= Extrait =

__________________________________________________

Wwoof autour du monde

C'est l'histoire d'une journaliste qui va se nettoyer les neurones durant un an en faisant du wwoofing autour du monde.

Pour ceux qui ne connaissent pas, wwoofing: willing workers on organic farms, c'est-à-dire aider des agriculteurs bio et en échange être logé et nourri.

Pourquoi du wwoofing? Parce qu'il combine tout ce que j'aime: la nature, le grand air - ah, les mains dans la terre, finir sa journée crottée - les voyages, les rencontres... Et surtout, je n'avais pas envie de "voyager pour voyager", mais trouver un fil conducteur et apporter ma petite contribution à une autre façon d'envisager notre monde.

Attention! Ce n'est pas un travail journalistique que je fais ici, je ne prétends pas à l'exactitude, mais au partage de ce que je vis. Pour le plaisir, simplement...

mardi 16 février 2016

Nara, ou la leçon de Setsubun

C'est à Nara, qui fut capitale impériale avant Kyoto, que j'ai assisté à Setsubun, la fête du lancer de haricot, qui célèbre l'arrivée du printemps: on lance des haricots de soja grillés pour chasser les démons, qui sont nombreux au moment du passage à  la nouvelle année.

C'est à qui attraper le plus de sachet de haricots de soja. Une dame m'en a offert un ensuite, en m'indiquant que pour porter chance, il fallait manger autant de haricots que d'années de vie l'on compte. Je ne dirai donc pas combien j'en ai mangé...

Après le lance de haricots, les gens se font bénir par les bonzes.


Avant le lancer, lui-même source de rires et de bagarres bon enfant, a eu lieu une cérémonie du feu, où le prêtre a marché sur les braises... puis tout le monde, y compris les enfants et y compris moi. Koua, elle a marché sur le feu ???!!! Tout simplement, avant de marcher sur les braises - ou plutôt sur les bûches brûlantes - on marche sur une poudre blanche - laquelle, je ne sais - et ensuite on marche tout tranquillement sur les bûches, tenant à la main une petite branche de bambou. A la sortie, on remarche sur la poudre blanche.







Désolée pour la qualité des photos, mais anonyme parmi la foule, je ne pouvais pas, comme en France, avoir le privilège d'être devant pour faire des photos de journaliste... Cela change beaucoup de choses...


Cela dit, je n'étais pas allée à Nara pour cela - Setsubun se fête dans tout le pays - mais pour Kasuga Taisha, le sanctuaire aux lanternes, inscrit au patrimoine mondial de l'Unesco (lui aussi. Manifestement, le Japon est une mine de patrimoines mondiaux). Les lanternes ne sont allumées que deux fois par an, dont pour Setsubun.

C'est donc ce spectacle magnifique que je voulais voir. Et... disons que j'y ai eu une petite leçon de tempérance: à vouloir trop faire et trop voir, on ne fait et voit rien du tout... Résumons: les lanternes étaient allumées de 18 h à 20 h 30. A 17 h 30 on pouvait aussi admirer dans le temple de la danse de cour. Mais j'avais aussi appris que dans un autre temple, Kofuku-Ji, à 18 h aussi, allait se dérouler une cérémonie avec des démons.

__________________________________________________

= Données enregistrées =
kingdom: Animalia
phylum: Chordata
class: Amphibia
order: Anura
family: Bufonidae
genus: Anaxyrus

__________________________________________________

= Exercice proposé =
Reprenez le récit sur la fête de Setsubun à Nara, présenté plus haut, et poursuivez-le à partir de sa dernière phrase.

= Corrigé =
Savoir choisir, tout un art


Ayant loué un vélo, je regarde le plan de la ville et me dis "pas de problème, je vais faire les trois: Kasuga pour la danse de cour, puis je pédale vite vers Kofuku-Ji, puis je repédale vite pour retourner à Kasuga Taisha dans la nuit pour les lanternes. C'était sans compter avec le monde (pédaler dans la foule, c'est pas top), et avec le fait que Kasuga s'atteint après un long chemin dont la fin ne se fait qu'à pied. En France, j'aurais pu espérer que la danse de cour commence avec un léger retard; au Japon, que nenni: 17h30, c'est 17h30 et pas 31. Je suis arrivée au sanctuaire à 17 h 47, pour voir les danseurs partir et les musiciens ranger leurs instruments.

Pestant, frustrée, je repars sur mon vélo et file à Kofuku-Ji pour les démons. Les places payantes sont toutes prises, mais un gardien sympathique me lance un clin d'oeil et me fait passer ainsi que deux Australiennes, et une dame parlant un peu anglais nous prend sous son aile, toute heureuse de nous expliquer cette fête. Sauf qu'avant les démons, il y a une cérémonie bouddhiste, qui dure une heure. Et il fait un froid de canard tandis que je songe aux les lanternes, qui doivent être superbes à Kasuga Taisha... Avec les deux Australiennes,  nous sommes piégées: si nous partons, nous risquons de heurter nos aides si gentils. Heureusement, javais dit avant à la dame que je risquais de partir avant la fin...

Enfin les démons arrivent, et là, eh bien, les trois Occidentales que nous sommes n'ont manifestement pas les connaissances nécessaires pour apprécier les subtilités de la chose: les démons se contentent de grogner et de brandir des bâtons, au grand ravissement du public qui en réclame plus, tandis que j'entends une des Australienne chuchoter à sa voisine "On s'est congelées une heure pour ça?..." Et avec tout ça, il est 19 h 30... Présentant mille excuses à la gentille dame, je file, un peu honteuse, et repédale comme une malade vers Kasuga Taisha, grimpe les escaliers qui y mènent, snobant les lanternes allumées sur le chemin en me disant que j'aurai le temps de les voir en redescendant du sanctuaire et j'arrive enfin au temple. Avantage: il n'y a plus un million de personnes comme à 18 h, il y en a juste un-demi million.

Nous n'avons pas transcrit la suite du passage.